Saturday, April 29, 2006

The Blue Bottle

The Blue Bottle is a haunting little story Ray Bradbury wrote in 1950 (during the classic era in SF) in which roving bands of treasure seekers are scouring the dead cities of a vanished civilization on Mars (yes, yes, I know) looking for treasure, and the fabled Blue Bottle of Mars. The bottle is reputed to “hold anything,” including one’s wildest dreams. Everyone is crazed to find it, except Craig. He’s hunting with Beck, but he’s just along for the ride, and he doesn’t care anything at all about the Blue Bottle. Eventually, though, Beck and Craig do find the Blue Bottle. For Craig, it contains bourbon whisky. And for Beck? Well, I won’t say anything more, wouldn’t want to spoil it for anyone. At any rate, I came by my own blue bottle, which is quite a bit bigger than the one described in the story, in a more mundane way. I rewarded myself for working very hard and bought it. I have a weakness for blue-glazed pottery. The pieces in my small collection (some cups, small plates, a small bowl) made by the former wife of the former dentist for the former coffee shop they opened. Her kiln and her wheel were set up in an upstairs area of the dental office. I cleaned the dentist’s office for a number of years, and when the marriage broke up and the coffee shop was closed, these items ended up in the ofice trash. I fished them out and brought them home and I use them daily. Then, some pieces with that same blue glaze appeared in the display case of a local shop. I bought a hand-lotion dispenser. For several years, the large blue bottle sat in the window, gathering dust. But it is sitting there no longer, because it now is sitting in my kitchen and has been filled with balsamic vinegar. Did I NEED the blue bottle? No, probably not. But I did need it.

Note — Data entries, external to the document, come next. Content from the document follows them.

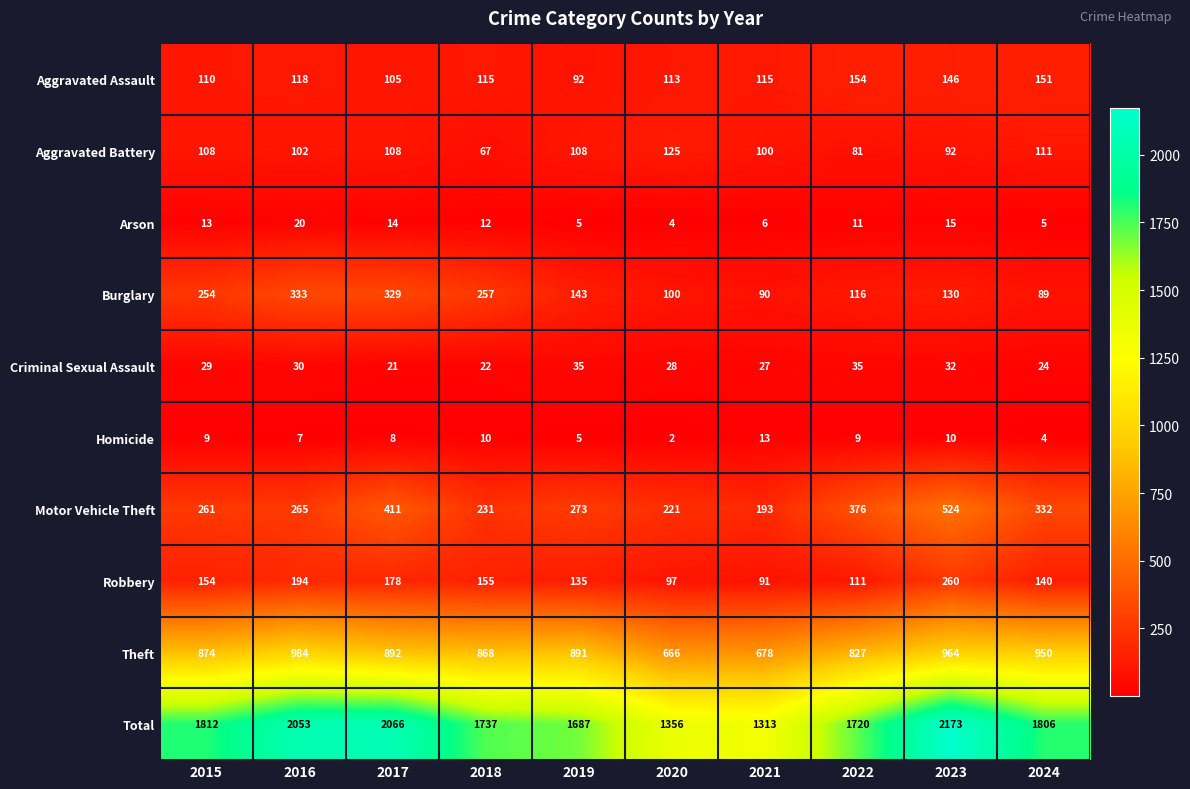

What is the difference between the second highest and second lowest values in the Total series?

710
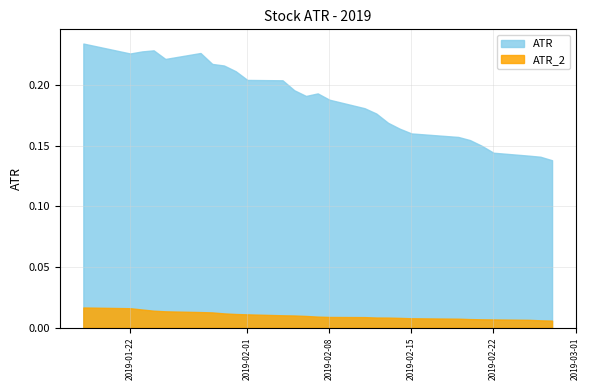

Which series has the largest total across all categories?

ATR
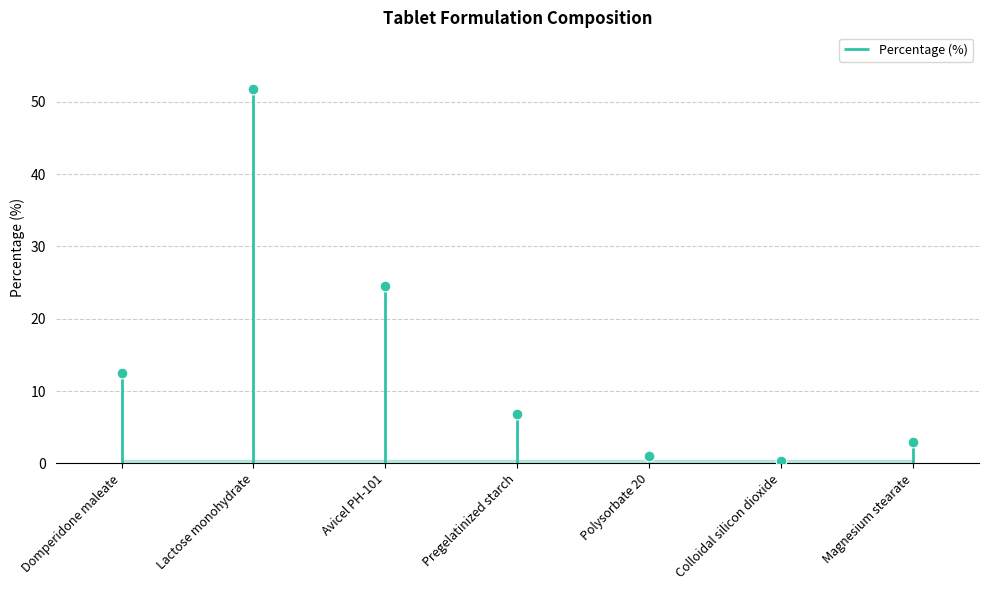

What is the ratio of the value at Avicel PH-101 to the value at Magnesium stearate?

8.3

It is a thing of beauty, and as Doris J Longacre wrote in her book Living More With Less, “Everywhere in the world, people arrange for some beauty... the plainest cooking area behind a hut in Somalia boasts an intricately carved stool or a colorful basket.... across Asia, cooks encourage their fires with attractively woven fans.” My house needs all the beauty it can get.